A new low-power microchip developed at the University of Michigan uses 30,000 times less power in sleep mode and 10 times less in active mode than comparable chips currently on the market. The Phoenix Processor, as it's called, sets a low-power record and is intended for use in cutting-edge sensor-based devices such as medical implants, environment monitors or surveillance equipment. The chip, which measures one square millimeter, consumes just 30 picowatts during sleep mode. A picowatt is one-trillionth of a watt.

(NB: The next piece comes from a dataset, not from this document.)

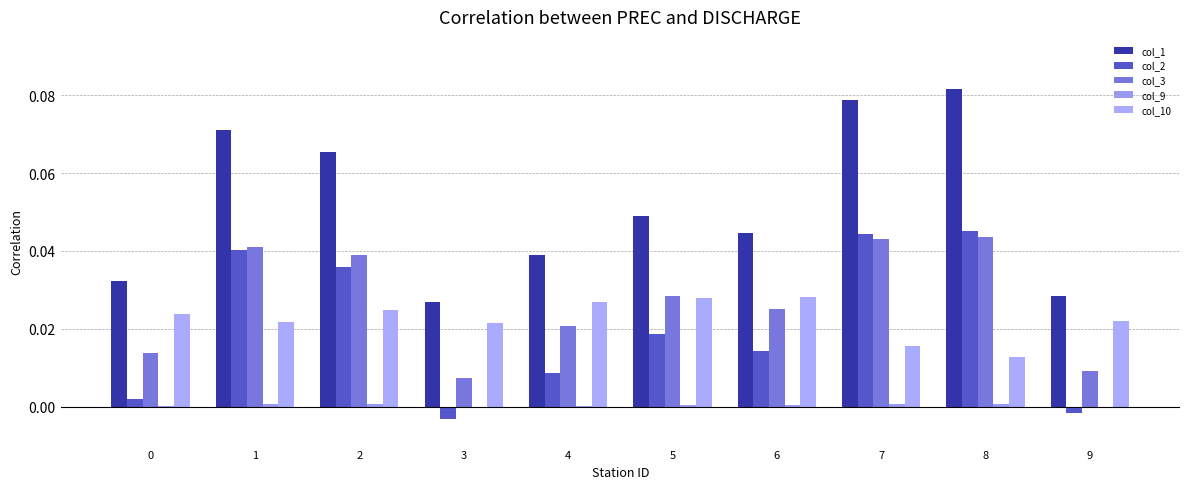

True or false: col_10 has a value of 0.0 at 7.

False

To achieve such low power, Phoenix engineers focused on sleep mode, where sensors can spend more than 99 percent of their lives. Sensors wake only briefly to compute at regular intervals, so the system defaults to sleep. A low-power timer acts as an alarm clock on perpetual snooze, waking Phoenix every ten minutes for 1/10th of a second to run a set of 2,000 instructions. The list includes checking the sensor for new data, processing it, compressing it into a sort of short-hand, and storing it before going back to sleep.

Another interesting aspect of the Phoenix is that it is the same size as its thin-film battery. Normally, batteries are much larger than the processors they power, drastically expanding the size and cost of the entire system. The battery in a laptop computer, for example, is about 5,000 times larger than the processor and it provides only a few hours of power. Theoretically, the energy stored in a watch battery would be enough to run the Phoenix for 263 years.